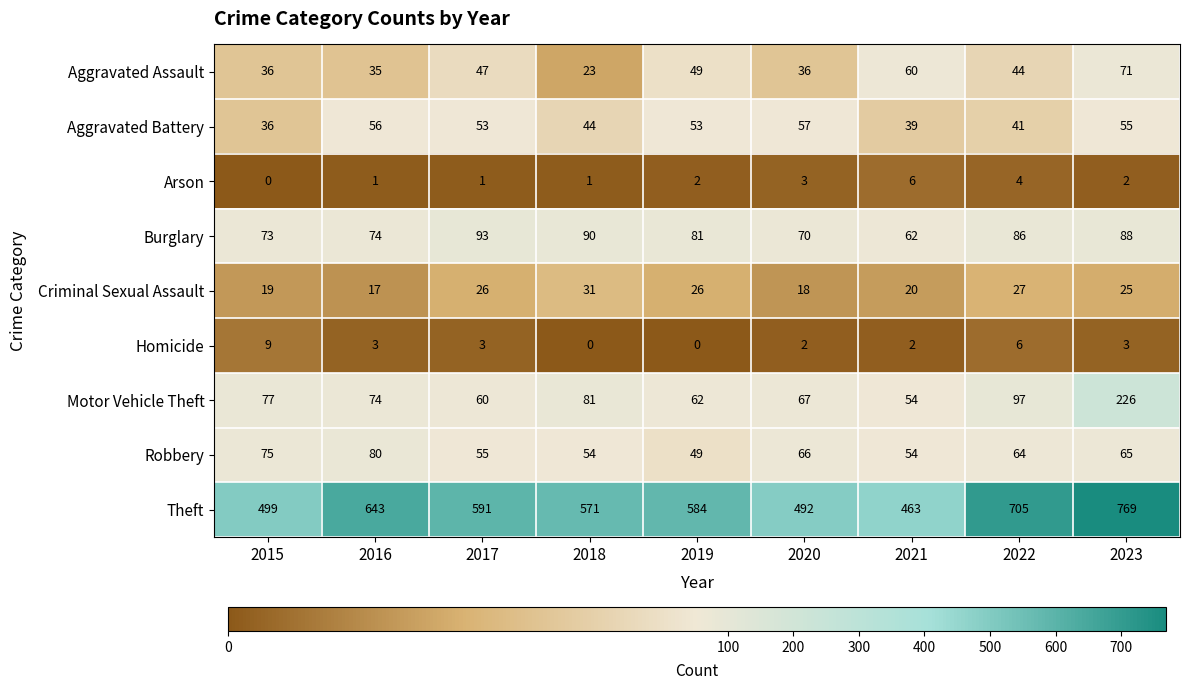

Rank the categories by Theft value from lowest to highest.

2021, 2020, 2015, 2018, 2019, 2017, 2016, 2022, 2023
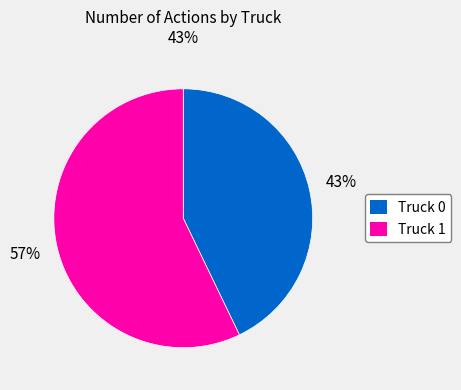

What is the ratio of the value at Truck 1 to the value at Truck 0?

1.3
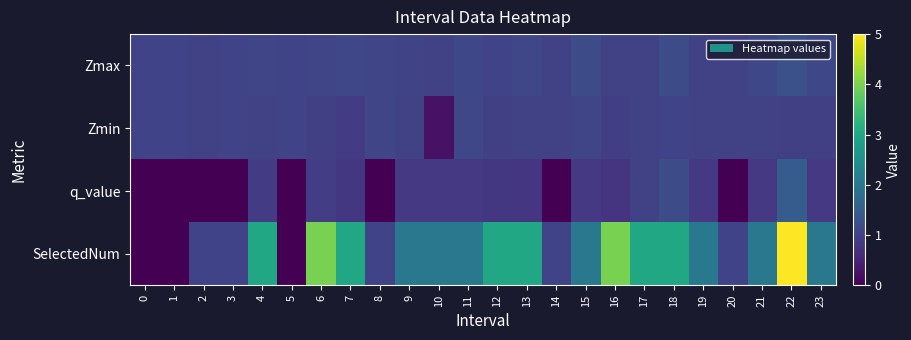

How many data points does each series have?

24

◆ EXERCISE GOAL
Please render the part of the records that opens with the line containing "2021, 2020, 2015, 2018, 2019, 2017, 2016, 2022, 2023" and runs through the end of the records as a JSON list of strings, one string per line, with blank lines and pictures left out.

◆ SOLUTION TO THIS PROBLEM
[
  "2021, 2020, 2015, 2018, 2019, 2017, 2016, 2022, 2023",
  "What is the ratio of the value at Truck 1 to the value at Truck 0?",
  "1.3",
  "How many data points does each series have?",
  "24"
]